我理解这个地方的前向兼容性,主要在于新加的标记 reloc 会被不认识的组件当作未知记录,可能会无视,也可能报错;应该多数会报错。不过对于会无视新加标记的旧版本组件,或者支持新 ABI 的组件却处理旧的目标代码,那它们直接沿用老逻辑就行了。

xen0n commented 7 months ago

Also cc @abner-chenc -- the ultimate solution to this issue will likely involve code changes at Go side, so your team's input/acknowledgement is also welcome.

xry111 commented 7 months ago

如果要做hard solution,会导致基础重定位变化,应该会导致部分软件需要修改。(或者说像现在-meplicit-relocs一样加些自动判断?)

我理解这个地方的前向兼容性,主要在于新加的标记 reloc 会被不认识的组件当作未知记录,可能会无视,也可能报错;应该多数会报错。

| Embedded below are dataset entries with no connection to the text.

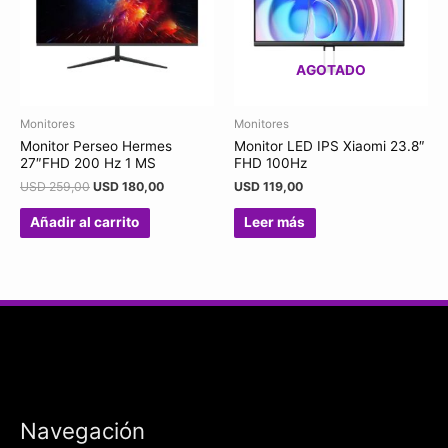
AGOTADO
Monitores
Monitores
Monitor Perseo Hermes
Monitor LED IPS Xiaomi 23.8″
27″FHD 200 Hz 1 MS
FHD 100Hz
USD
259,00
USD
180,00
USD
119,00
Añadir al carrito
Leer más
Navegación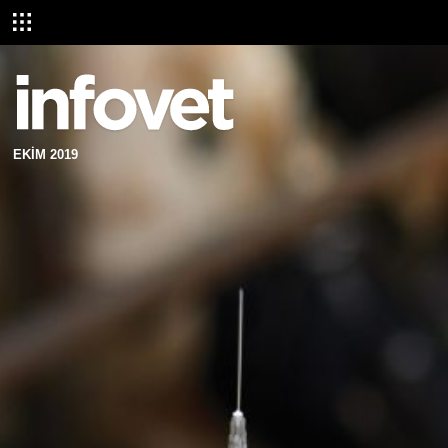
EKİM 2019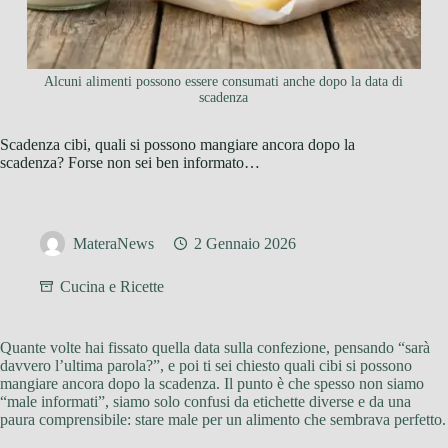
Alcuni alimenti possono essere consumati anche dopo la data di
scadenza
Scadenza cibi, quali si possono mangiare ancora dopo la
scadenza? Forse non sei ben informato…
MateraNews
2 Gennaio 2026
Cucina e Ricette
Quante volte hai fissato quella data sulla confezione, pensando “sarà
davvero l’ultima parola?”, e poi ti sei chiesto quali cibi si possono
mangiare ancora dopo la scadenza. Il punto è che spesso non siamo
“male informati”, siamo solo confusi da etichette diverse e da una
paura comprensibile: stare male per un alimento che sembrava perfetto.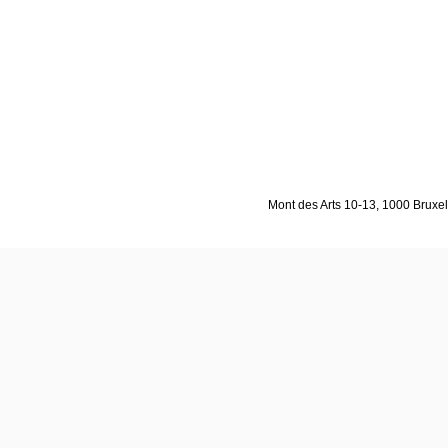
Mont des Arts 10-13, 1000 Bruxell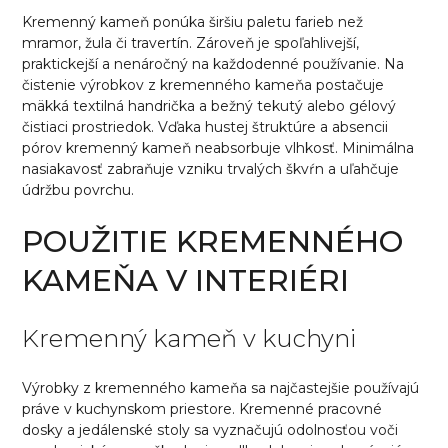
Kremenný kameň ponúka širšiu paletu farieb než
mramor, žula či travertín. Zároveň je spoľahlivejší,
praktickejší a nenáročný na každodenné používanie. Na
čistenie výrobkov z kremenného kameňa postačuje
mäkká textilná handrička a bežný tekutý alebo gélový
čistiaci prostriedok. Vďaka hustej štruktúre a absencii
pórov kremenný kameň neabsorbuje vlhkosť. Minimálna
nasiakavosť zabraňuje vzniku trvalých škvŕn a uľahčuje
údržbu povrchu.
POUŽITIE KREMENNÉHO
KAMEŇA V INTERIÉRI
Kremenný kameň v kuchyni
Výrobky z kremenného kameňa sa najčastejšie používajú
práve v kuchynskom priestore. Kremenné pracovné
dosky a jedálenské stoly sa vyznačujú odolnosťou voči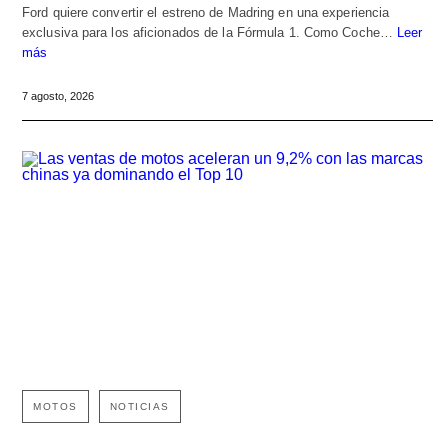
Ford quiere convertir el estreno de Madring en una experiencia
exclusiva para los aficionados de la Fórmula 1. Como Coche…
Leer
más
7 agosto, 2026
MOTOS
NOTICIAS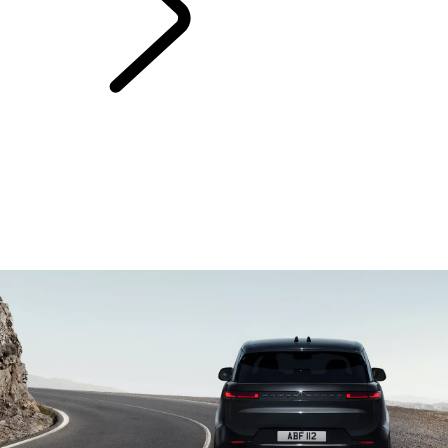
LAND ROVER
ELEKTROMOBILITÄT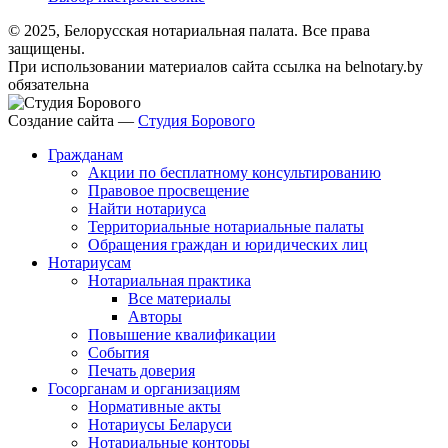
© 2025, Белорусская нотариальная палата. Все права
защищены.
При использовании материалов сайта ссылка на belnotary.by
обязательна
Создание сайта —
Студия Борового
Гражданам
Акции по бесплатному консультированию
Правовое просвещение
Найти нотариуса
Территориальные нотариальные палаты
Обращения граждан и юридических лиц
Нотариусам
Нотариальная практика
Все материалы
Авторы
Повышение квалификации
События
Печать доверия
Госорганам и организациям
Нормативные акты
Нотариусы Беларуси
Нотариальные конторы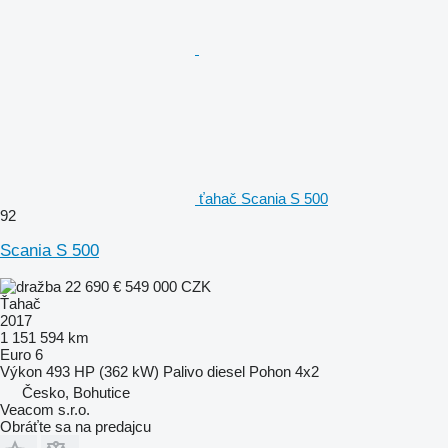
ťahač Scania S 500
92
Scania S 500
22 690 €
549 000 CZK
Ťahač
2017
1 151 594 km
Euro 6
Výkon
493 HP (362 kW)
Palivo
diesel
Pohon
4x2
Česko, Bohutice
Veacom s.r.o.
Obráťte sa na predajcu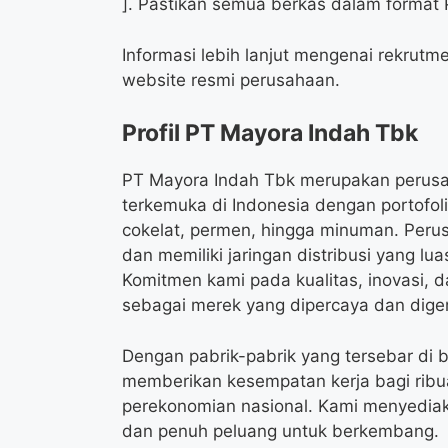
]. Pastikan semua berkas dalam format 
Informasi lebih lanjut mengenai rekrut
website resmi perusahaan.
Profil PT Mayora Indah Tbk
PT Mayora Indah Tbk merupakan perus
terkemuka di Indonesia dengan portofoli
cokelat, permen, hingga minuman. Perus
dan memiliki jaringan distribusi yang l
Komitmen kami pada kualitas, inovasi,
sebagai merek yang dipercaya dan dige
Dengan pabrik-pabrik yang tersebar di 
memberikan kesempatan kerja bagi ribu
perekonomian nasional. Kami menyediak
dan penuh peluang untuk berkembang.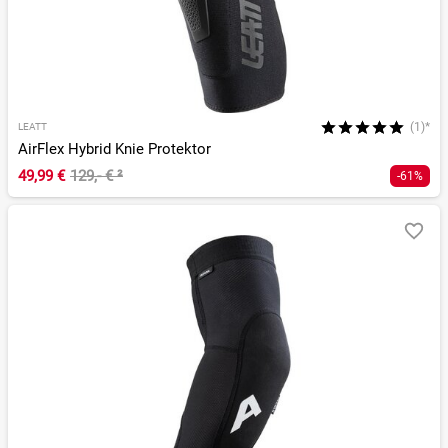
(1)*
LEATT
AirFlex Hybrid Knie Protektor
49,99 €
129,- €
²
-61%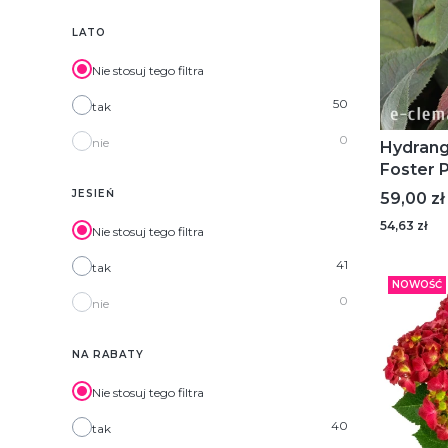
LATO
Nie stosuj tego filtra
50
tak
0
nie
Hydrang
Foster P
kosmat
JESIEŃ
Cena
59,00 zł
54,63 zł
Nie stosuj tego filtra
41
tak
NOWOŚĆ
0
nie
NA RABATY
Nie stosuj tego filtra
40
tak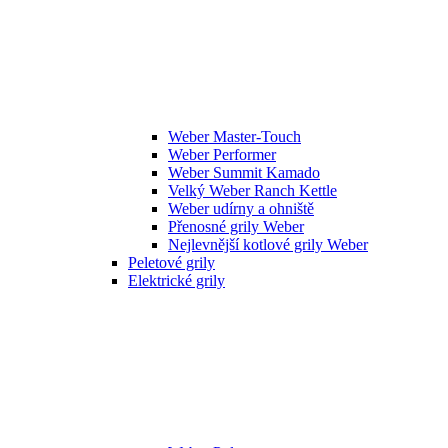
Weber Master-Touch
Weber Performer
Weber Summit Kamado
Velký Weber Ranch Kettle
Weber udírny a ohniště
Přenosné grily Weber
Nejlevnější kotlové grily Weber
Peletové grily
Elektrické grily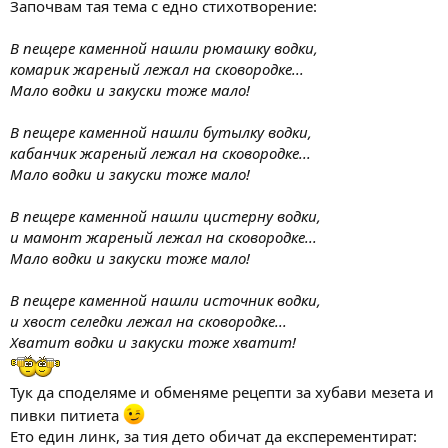
Започвам тая тема с едно стихотворение:
м
т
а
а
В пещере каменной нашли рюмашку водки,
т
комарик жареный лежал на сковородке...
а
Мало водки и закуски тоже мало!
В пещере каменной нашли бутылку водки,
кабанчик жареный лежал на сковородке...
Мало водки и закуски тоже мало!
В пещере каменной нашли цистерну водки,
и мамонт жареный лежал на сковородке...
Мало водки и закуски тоже мало!
В пещере каменной нашли источник водки,
и хвост селедки лежал на сковородке...
Хватит водки и закуски тоже хватит!
Тук да споделяме и обменяме рецепти за хубави мезета и
пивки питиета
Ето един линк, за тия дето обичат да експерементират: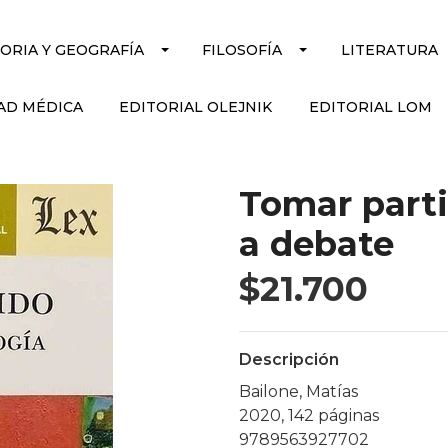
TORIA Y GEOGRAFÍA
FILOSOFÍA
LITERATURA
AD MÉDICA
EDITORIAL OLEJNIK
EDITORIAL LOM
Tomar parti
a debate
$21.700
Descripción
Bailone, Matías
2020, 142 páginas
9789563927702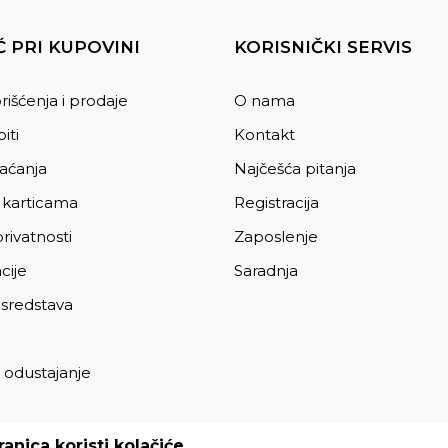
 PRI KUPOVINI
KORISNIČKI SERVIS
rišćenja i prodaje
O nama
iti
Kontakt
laćanja
Najčešća pitanja
 karticama
Registracija
privatnosti
Zaposlenje
cije
Saradnja
 sredstava
 odustajanje
a
anica koristi kolačiće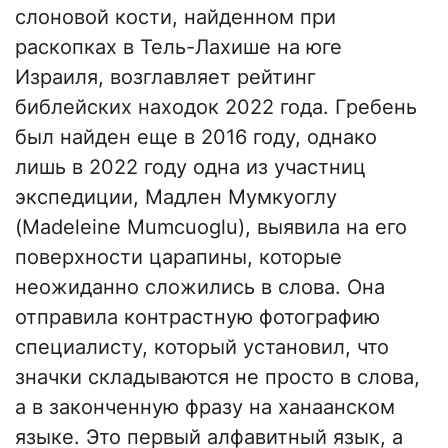
слоновой кости, найденном при
раскопках в Тель-Лахише на юге
Израиля, возглавляет рейтинг
библейских находок 2022 года. Гребень
был найден еще в 2016 году, однако
лишь в 2022 году одна из участниц
экспедиции, Мадлен Мумкуоглу
(Madeleine Mumcuoglu), выявила на его
поверхности царапины, которые
неожиданно сложились в слова. Она
отправила контрастную фотографию
специалисту, который установил, что
значки складываются не просто в слова,
а в законченную фразу на ханаанском
языке. Это первый алфавитный язык, а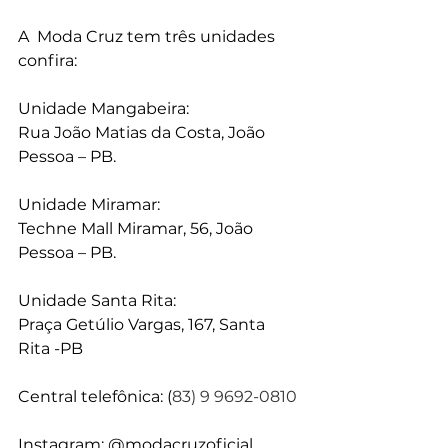
A  Moda Cruz tem três unidades 
confira:
Unidade Mangabeira:
Rua João Matias da Costa, João 
Pessoa – PB.
Unidade Miramar:
Techne Mall Miramar, 56, João 
Pessoa – PB.
Unidade Santa Rita:
Praça Getúlio Vargas, 167, Santa 
Rita -PB
Central telefônica: (
83) 9 9692-0810
Instagram: @modacruzoficial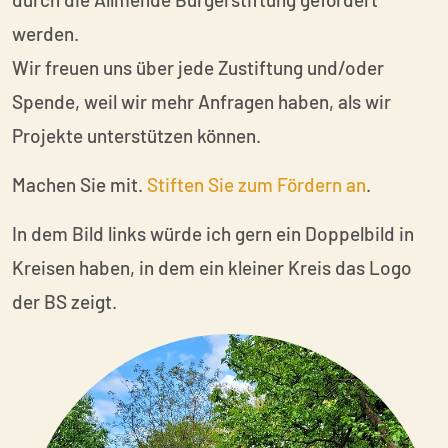
werden.
Wir freuen uns über jede Zustiftung und/oder
Spende, weil wir mehr Anfragen haben, als wir
Projekte unterstützen können.
Machen Sie mit.
Stiften Sie zum Fördern an
.
In dem Bild links würde ich gern ein Doppelbild in
Kreisen haben, in dem ein kleiner Kreis das Logo
der BS zeigt.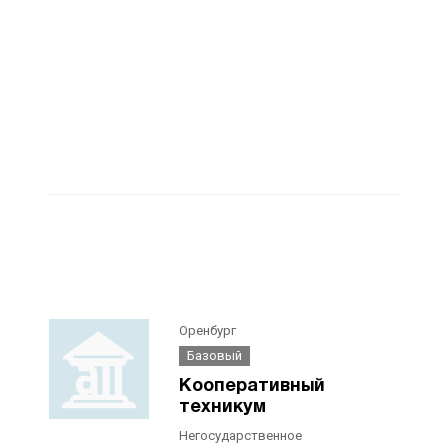
Оренбург
Базовый
Кооперативный
техникум
Негосударственное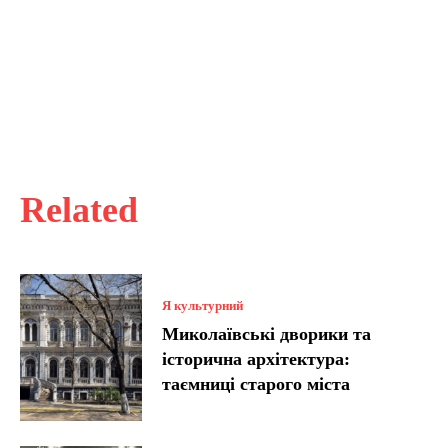
Related
Я культурний
Миколаївські дворики та
історична архітектура:
таємниці старого міста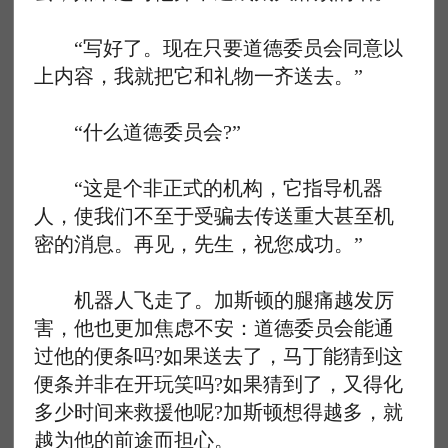
“写好了。现在只要道德委员会同意以
上内容，我就把它和礼物一齐送去。”
“什么道德委员会?”
“这是个非正式的机构，它指导机器
人，使我们不至于受骗去传送重大甚至机
密的消息。再见，先生，祝您成功。”
机器人飞走了。加斯顿的腿痛越发厉
害，他也更加焦虑不安：道德委员会能通
过他的便条吗?如果送去了，马丁能猜到这
便条并非在开玩笑吗?如果猜到了，又得化
多少时间来救援他呢?加斯顿想得越多，就
越为他的前途而担心。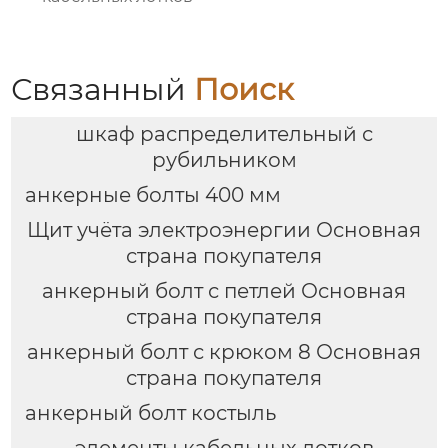
Связанный
Поиск
шкаф распределительный с
рубильником
анкерные болты 400 мм
Щит учёта электроэнергии Основная
страна покупателя
анкерный болт с петлей Основная
страна покупателя
анкерный болт с крюком 8 Основная
страна покупателя
анкерный болт костыль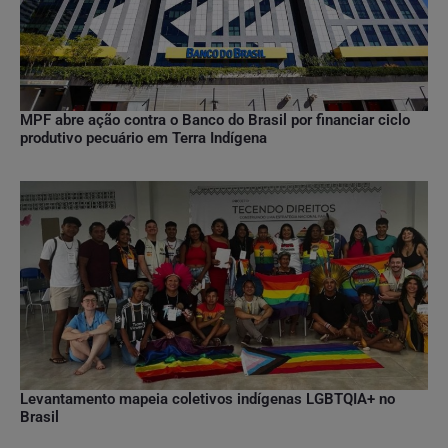
MPF abre ação contra o Banco do Brasil por financiar ciclo
produtivo pecuário em Terra Indígena
Levantamento mapeia coletivos indígenas LGBTQIA+ no
Brasil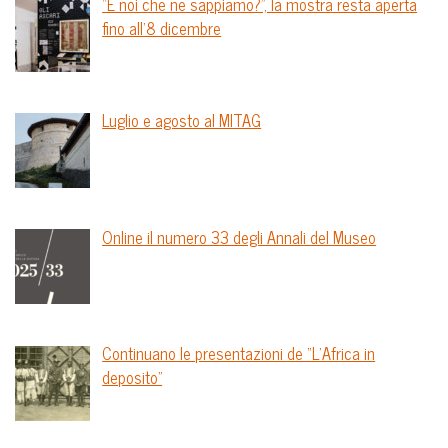
“E noi che ne sappiamo?”, la mostra resta aperta
fino all’8 dicembre
Luglio e agosto al MITAG
Online il numero 33 degli Annali del Museo
Continuano le presentazioni de “L’Africa in
deposito”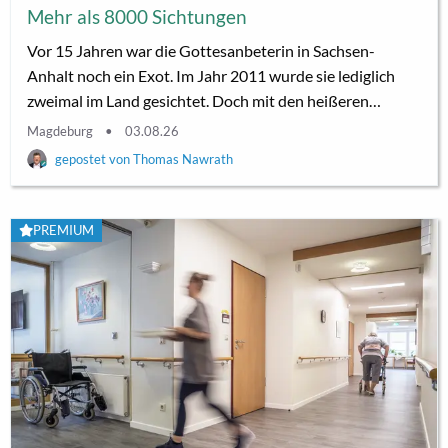
Mehr als 8000 Sichtungen
Vor 15 Jahren war die Gottesanbeterin in Sachsen-
Anhalt noch ein Exot. Im Jahr 2011 wurde sie lediglich
zweimal im Land gesichtet. Doch mit den heißeren
Sommern stieg auch ihre Zahl an. Von Thomas Nawrath
Magdeburg
03.08.26
Halle. Die Gottesanbeterin hat sich in Sachsen-Anhalt
Thomas Nawrath
etabliert. So verzeichnete das Landesamt für
Umweltschutz (LAU) im Jahr 2025 mit 8.072 Meldungen
eine Rekordzahl an Beobachtungen, teilte eine Sprecherin
PREMIUM
des Amtes in Halle (Saale) mit. In Sachsen-Anhalt wurde
sie erstmals 1991 in...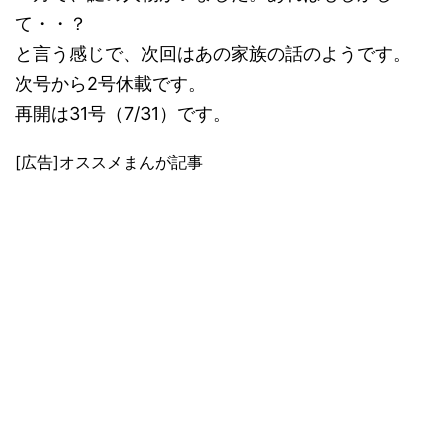
て・・？
と言う感じで、次回はあの家族の話のようです。
次号から2号休載です。
再開は31号（7/31）です。
[広告]オススメまんが記事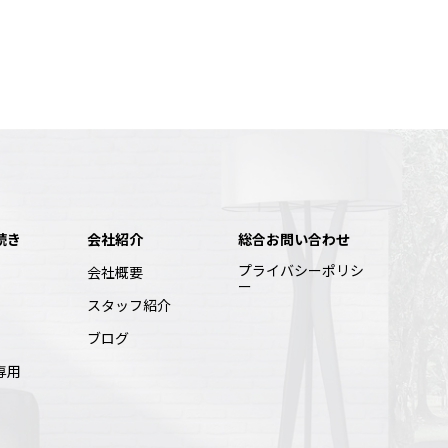
続き
会社紹介
総合お問い合わせ
プライバシーポリシ
会社概要
ー
スタッフ紹介
ブログ
専用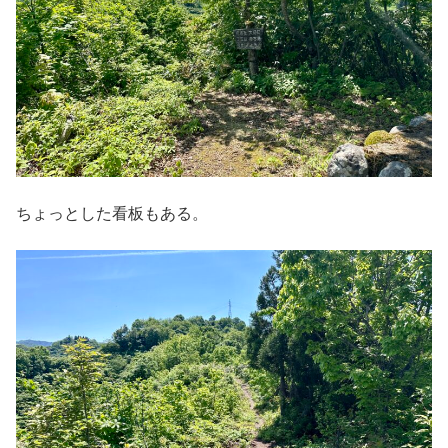
ちょっとした看板もある。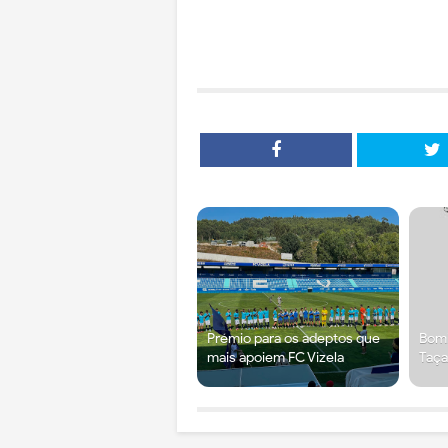
Prémio para os adeptos que
Bomb
mais apoiem FC Vizela
Taça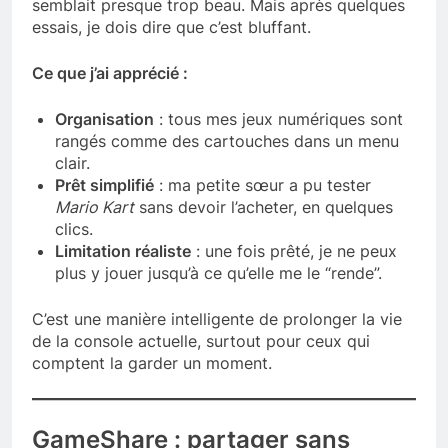
semblait presque trop beau. Mais après quelques
essais, je dois dire que c’est bluffant.
Ce que j’ai apprécié :
Organisation
: tous mes jeux numériques sont
rangés comme des cartouches dans un menu
clair.
Prêt simplifié
: ma petite sœur a pu tester
Mario Kart
sans devoir l’acheter, en quelques
clics.
Limitation réaliste
: une fois prêté, je ne peux
plus y jouer jusqu’à ce qu’elle me le “rende”.
C’est une manière intelligente de prolonger la vie
de la console actuelle, surtout pour ceux qui
comptent la garder un moment.
GameShare : partager sans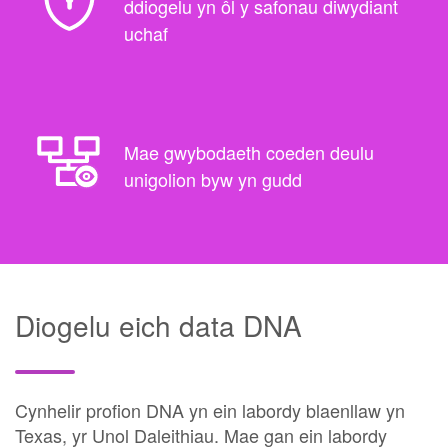
ddiogelu yn ôl y safonau diwydiant
uchaf
Mae gwybodaeth coeden deulu
unigolion byw yn gudd
Diogelu eich data DNA
Cynhelir profion DNA yn ein labordy blaenllaw yn
Texas, yr Unol Daleithiau. Mae gan ein labordy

不过对于会无视新加标记的旧版本组件,或者支持新 ABI 的组件却处理旧的目标代码,那它们直接沿用老逻辑就行了。

A "fully backward-compatible" fix might be

# do not allow scheduling other instructions in-between them
.align 4
pcalau12i $t0, %pc_hi20(sym)
lu32i.d $t1, %pc64_lo20(sym)
lu52i.d $t1, $t1, %pc64_hi12(sym)

This guarantees that the pcalau12i, lu32i.d, and lu52i.d instructions are in the same 4K-page.

xry111 commented 5 months ago

Should be fixed with Binutils 2.42, GCC 14, and LLVM 18 (all following psABI 2.30).